The new "Securities Law" has a special chapter to stipulate the information disclosure system, which systematically improves the information disclosure system, expanding from mandatory information disclosure to voluntary information disclosure, which will help investors to have a

The new " Securities Law " that I am looking forward to is here! The new "Securities Law" has a special chapter to stipulate the information disclosure system, which systematically improves the information disclosure system, expanding from mandatory information disclosure to voluntary information disclosure, which will help investors to have a better understanding of listed companies.

Change 1: Improve information disclosure content

Disclosures

securities are issued and traded at the same time at home and abroad, and the information disclosed by the person who is responsible for information disclosure abroad shall be disclosed at the same time at the same time.

The scope of major events has been expanded

The new "Securities Law" has added the scope of "major events" to temporarily announce "major events", which clarifies the specific proportion of announcements required for the purchase and disposal of assets. In the future, the chairman or manager cannot perform his duties for providing major guarantees or engaging in related transactions, and important changes in the company's plan to allocate dividends, capital increase, and equity structure, entering bankruptcy procedures in accordance with the law, being ordered to close, and major arbitration involving the company shall be announced.

In addition, Article 81 of the new Securities Law has added requirements for major information disclosure of listed and traded corporate bonds, further improving the information disclosure of listed and traded bonds.

clearly states that the acquirer of a listed company should disclose the source of funds for increasing shares

Regarding the information disclosure in the acquisition of listed companies, the new Securities Law puts forward new requirements to increase the "source of funds for increasing shares" and "the time and method of changes in shares with voting rights in listed companies".

Change 2: Confirmation of information disclosure documents by directors, supervisors and senior management

The new "Securities Law" requires issuer directors, supervisors and senior management to sign written confirmation opinions on both securities issuance documents and periodic reports. If you have any objections to the information disclosure content, you have the right to clearly put forward written opinions and make them public. The provision of

emphasizes the guarantee responsibility of supervisors, and also achieves the consistency of requirements for directors, supervisors and senior managers in form, reflecting the determination of regulators to restrain the behavior of directors, supervisors and senior managers and senior managers and protect investors.

Change 3: Standardize voluntary disclosure behavior

In addition to information that needs to be disclosed according to law, the information disclosure obligor may voluntarily disclose information related to investors' value judgments and investment decisions, but shall not conflict with the information disclosed according to law and shall not mislead investors.
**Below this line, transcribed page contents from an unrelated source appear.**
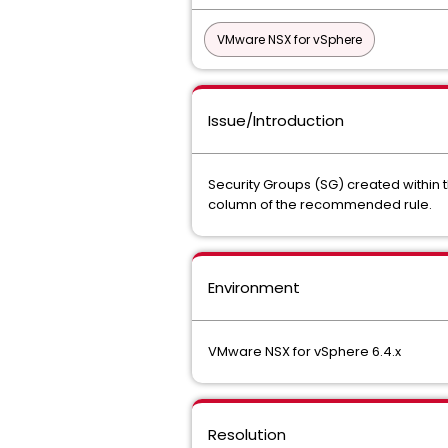
VMware NSX for vSphere
Issue/Introduction
Security Groups (SG) created within
column of the recommended rule.
Environment
VMware NSX for vSphere 6.4.x
Resolution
Change 4: Clear disclosure obligations for public commitments

New disclosure obligations for public commitments and compensation liability for failure to fulfill the commitments, and clarify that the issuer, controlling shareholder, actual controller, issuer's directors, supervisors, senior management personnel, etc. make public commitments, disclosure shall be disclosed. At the same time, it also increases the liability for compensation for those who fail to fulfill their promises to cause losses to investors.

Change 5: Increase the penalties for information disclosure violations

"Falsification of 30 billion yuan and fines of 600,000 yuan", this situation will never happen again! The new Securities Law not only increases the penalties for fraudulent issuance, but also increases the penalties for illegal credit approval, from the original maximum fine of 600,000 yuan to 10 million yuan, which will have a huge deterrent effect on counterfeiters.

The specific penalties are as follows: For illegal acts such as false records, misleading statements or major omissions for reports or information submitted by the information disclosure obligor, the original fine is 600,000 yuan, and the maximum fine for the directly responsible supervisor and other directly responsible persons is increased from 300,000 yuan to 5 million yuan. If the issuer's controlling shareholder or actual controller organizes or instructs to engage in false statements, or conceals related matters, it is clear that a fine of up to RMB 10 million may be imposed.

It can be seen that the core of the information disclosure changes in the Securities Law is to further shift the information disclosure of listed companies to meet investors' needs for "substantive and effective" information, thereby improving the quality of information disclosure of listed companies in .

Tianfeng Securities Investment Education Base and Southern Finance Investment Education Base jointly produced

The information published in this column is only published for the purpose of investor education and does not constitute any investment advice. Investors should not replace their independent judgment with such information or make decisions based solely on such information. The investment education platform strives to ensure the accuracy and reliability of the information published in this column, but does not guarantee the accuracy or completeness of this information, nor does it assume any responsibility for losses caused or possible losses caused by the use of such information.